J'ai quitté l'homme de ma vie, trois fois alors qu' il avait été particuliè­rement odieux. Et je suis revenue. Sans demander ni donner d'explicatio­n. J'ai repris ma place auprès de lui et il a semblé en tirer la leçon... pendant un certain temps. Puis, les années passant, nos sujets de conflit sont devenus de plus en plus rares et lorsqu'il est mort notre entente était parfaite. Et à ce moment-là j'ai réalisé que j'aurais beaucoup perdu en le quittant.

Tu aimes cet homme. Alors retourne vers lui et dis-le lui. Ne demande pas, ne donne pas d'explicatio­n. Profite de ce temps de paix et de silence. Vous êtes idéalement complément­aires. Donc potentiell­ement en opposition. Votre associatio­n fonctionne bien. Il faut juste y rajouter un peu d'huile. Les mots ne sont que des mots. Personne ne doit se résumer à ce qu'il dit. On ne peut changer l'autre qu'en faisant évoluer le rapport qu'on a avec lui. C'est-à-dire en changeant soi-même. Avec plus d'ouverture, plus d'écoute. Avec du silence. Non pas celui du non-dit mais celui de la sérénité. Le nonagir.

### Consigne
Rédigez la suite du texte sur la réconciliation dans le couple, en reprenant juste après sa dernière phrase.

### Données fournies
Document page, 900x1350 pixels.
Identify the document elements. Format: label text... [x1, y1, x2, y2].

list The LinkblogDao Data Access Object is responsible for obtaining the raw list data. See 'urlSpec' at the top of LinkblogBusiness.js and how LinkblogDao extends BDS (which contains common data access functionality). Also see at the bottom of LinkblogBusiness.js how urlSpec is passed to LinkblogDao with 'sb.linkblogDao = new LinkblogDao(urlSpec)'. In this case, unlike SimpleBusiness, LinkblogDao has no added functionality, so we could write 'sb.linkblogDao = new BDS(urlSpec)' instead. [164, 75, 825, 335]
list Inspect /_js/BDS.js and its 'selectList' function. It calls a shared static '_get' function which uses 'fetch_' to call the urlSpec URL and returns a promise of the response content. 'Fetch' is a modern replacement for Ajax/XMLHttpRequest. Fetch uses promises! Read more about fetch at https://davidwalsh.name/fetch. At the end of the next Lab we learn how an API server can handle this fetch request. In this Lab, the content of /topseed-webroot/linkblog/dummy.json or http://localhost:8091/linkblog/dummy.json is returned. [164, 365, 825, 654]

### Résultat attendu
Envisager la séparation pour se faire peur, pourquoi pas. Pour mesurer tout ce qu'on a à perdre. La séparation viendra sans qu'on n'y puisse rien. Mon amour est mort. Il m'a abandonnée et je lui en ai voulu longtemps. Mais, parce que j'étais revenue à chaque fois sur ma décision de tout casser, j'ai vécu dans nos dernières années le meilleur de ma vie qui m'anime encore aujourd'hui.

Il ne s'agit pas de te dire ce que tu dois faire. Mais de mettre en lumière ce qu'il serait dommage que tu n'aperçoives pas.»

Maintenant, tout de suite allez vers celui ou celle qui partage votre vie et dites-lui «je t'aime». Peut-être pas aussi brutalemen­t... Selon vos pratiques vous ne le formulerez pas aussi clairement mais vous aurez une attention, une parole. Ne manquez aucune occasion de le faire. Le temps presse.